NASA Finds Super-Earth With Year Shorter Than Your Commute
An exoplanet orbiting a nearby star completes its entire year in just 18 hours, making it one of the fastest-orbiting worlds ever discovered. Scientists have successfully analyzed its atmosphere, marking a major milestone in understanding planets beyond our solar system.
Scientists studying a rocky world called 55 Cancri e have discovered something wild: the planet whips around its star so fast that its entire year lasts just 18 hours.
This super-Earth sits about 41 light-years away in the Cancer constellation. It's eight times more massive than Earth and races around its star faster than most people's daily commute.

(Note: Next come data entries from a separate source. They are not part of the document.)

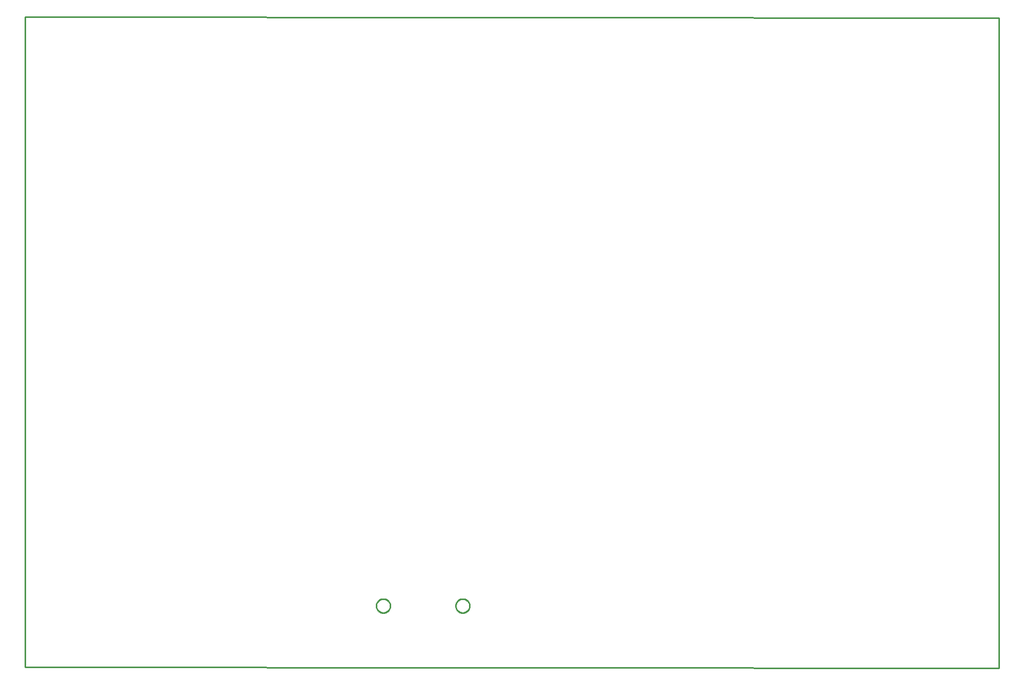
<source format=gbr>
G04 EAGLE Gerber RS-274X export*
G75*
%MOMM*%
%FSLAX34Y34*%
%LPD*%
%IN*%
%IPPOS*%
%AMOC8*
5,1,8,0,0,1.08239X$1,22.5*%
G01*
%ADD10C,0.254000*%


D10*
X27940Y-49530D02*
X1638100Y-50800D01*
X1638100Y1025400D01*
X27940Y1026670D01*
X27940Y-49530D01*
X631600Y51548D02*
X631529Y50647D01*
X631388Y49755D01*
X631177Y48876D01*
X630898Y48017D01*
X630552Y47182D01*
X630141Y46377D01*
X629669Y45606D01*
X629138Y44875D01*
X628551Y44188D01*
X627912Y43549D01*
X627225Y42962D01*
X626494Y42431D01*
X625723Y41959D01*
X624918Y41548D01*
X624083Y41202D01*
X623224Y40923D01*
X622345Y40712D01*
X621453Y40571D01*
X620552Y40500D01*
X619648Y40500D01*
X618747Y40571D01*
X617855Y40712D01*
X616976Y40923D01*
X616117Y41202D01*
X615282Y41548D01*
X614477Y41959D01*
X613706Y42431D01*
X612975Y42962D01*
X612288Y43549D01*
X611649Y44188D01*
X611062Y44875D01*
X610531Y45606D01*
X610059Y46377D01*
X609648Y47182D01*
X609302Y48017D01*
X609023Y48876D01*
X608812Y49755D01*
X608671Y50647D01*
X608600Y51548D01*
X608600Y52452D01*
X608671Y53353D01*
X608812Y54245D01*
X609023Y55124D01*
X609302Y55983D01*
X609648Y56818D01*
X610059Y57623D01*
X610531Y58394D01*
X611062Y59125D01*
X611649Y59812D01*
X612288Y60451D01*
X612975Y61038D01*
X613706Y61569D01*
X614477Y62041D01*
X615282Y62452D01*
X616117Y62798D01*
X616976Y63077D01*
X617855Y63288D01*
X618747Y63429D01*
X619648Y63500D01*
X620552Y63500D01*
X621453Y63429D01*
X622345Y63288D01*
X623224Y63077D01*
X624083Y62798D01*
X624918Y62452D01*
X625723Y62041D01*
X626494Y61569D01*
X627225Y61038D01*
X627912Y60451D01*
X628551Y59812D01*
X629138Y59125D01*
X629669Y58394D01*
X630141Y57623D01*
X630552Y56818D01*
X630898Y55983D01*
X631177Y55124D01*
X631388Y54245D01*
X631529Y53353D01*
X631600Y52452D01*
X631600Y51548D01*
X763000Y51548D02*
X762929Y50647D01*
X762788Y49755D01*
X762577Y48876D01*
X762298Y48017D01*
X761952Y47182D01*
X761541Y46377D01*
X761069Y45606D01*
X760538Y44875D01*
X759951Y44188D01*
X759312Y43549D01*
X758625Y42962D01*
X757894Y42431D01*
X757123Y41959D01*
X756318Y41548D01*
X755483Y41202D01*
X754624Y40923D01*
X753745Y40712D01*
X752853Y40571D01*
X751952Y40500D01*
X751048Y40500D01*
X750147Y40571D01*
X749255Y40712D01*
X748376Y40923D01*
X747517Y41202D01*
X746682Y41548D01*
X745877Y41959D01*
X745106Y42431D01*
X744375Y42962D01*
X743688Y43549D01*
X743049Y44188D01*
X742462Y44875D01*
X741931Y45606D01*
X741459Y46377D01*
X741048Y47182D01*
X740702Y48017D01*
X740423Y48876D01*
X740212Y49755D01*
X740071Y50647D01*
X740000Y51548D01*
X740000Y52452D01*
X740071Y53353D01*
X740212Y54245D01*
X740423Y55124D01*
X740702Y55983D01*
X741048Y56818D01*
X741459Y57623D01*
X741931Y58394D01*
X742462Y59125D01*
X743049Y59812D01*
X743688Y60451D01*
X744375Y61038D01*
X745106Y61569D01*
X745877Y62041D01*
X746682Y62452D01*
X747517Y62798D01*
X748376Y63077D01*
X749255Y63288D01*
X750147Y63429D01*
X751048Y63500D01*
X751952Y63500D01*
X752853Y63429D01*
X753745Y63288D01*
X754624Y63077D01*
X755483Y62798D01*
X756318Y62452D01*
X757123Y62041D01*
X757894Y61569D01*
X758625Y61038D01*
X759312Y60451D01*
X759951Y59812D01*
X760538Y59125D01*
X761069Y58394D01*
X761541Y57623D01*
X761952Y56818D01*
X762298Y55983D01*
X762577Y55124D01*
X762788Y54245D01*
X762929Y53353D01*
X763000Y52452D01*
X763000Y51548D01*
M02*

</source>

What makes this discovery even more exciting is that 55 Cancri e (nicknamed Janssen after one of the first telescope makers) became the first exoplanet to have its atmosphere successfully analyzed. Both the Hubble Space Telescope and the retired Spitzer telescope confirmed the hot world is wrapped in an atmosphere of helium and hydrogen, with traces of hydrogen cyanide.
The planet was first spotted in 2004 using the "wobble method," which detects planets by measuring how their gravity makes their host stars wiggle slightly. Seven years later, astronomers used the transit method to confirm its incredibly short orbital period.

While Janssen's scorching-hot rock surface and toxic atmosphere won't support life, studying it teaches scientists how to find and analyze planets around other stars. Each new technique brings researchers closer to finding Earth-like worlds that might harbor life.
The super-Earth orbits one star in a binary system that's faintly visible from Earth under excellent dark sky conditions. The larger star hosts at least five planets, making it a rich laboratory for understanding how solar systems form and evolve.
Why This Inspires
Every planet we study beyond our solar system expands our understanding of what's possible in the universe. Twenty years ago, scientists weren't sure if planets around other stars were common. Now we've found thousands, each with unique characteristics that challenge our assumptions about how worlds form.
The fact that we can analyze the atmosphere of a planet 41 light-years away shows how far human ingenuity has come. These discoveries happen because teams of scientists, engineers, and dreamers work together to build telescopes, develop new detection methods, and ask bold questions about our place in the cosmos.
Finding planets is just the beginning of humanity's journey to understand our cosmic neighborhood.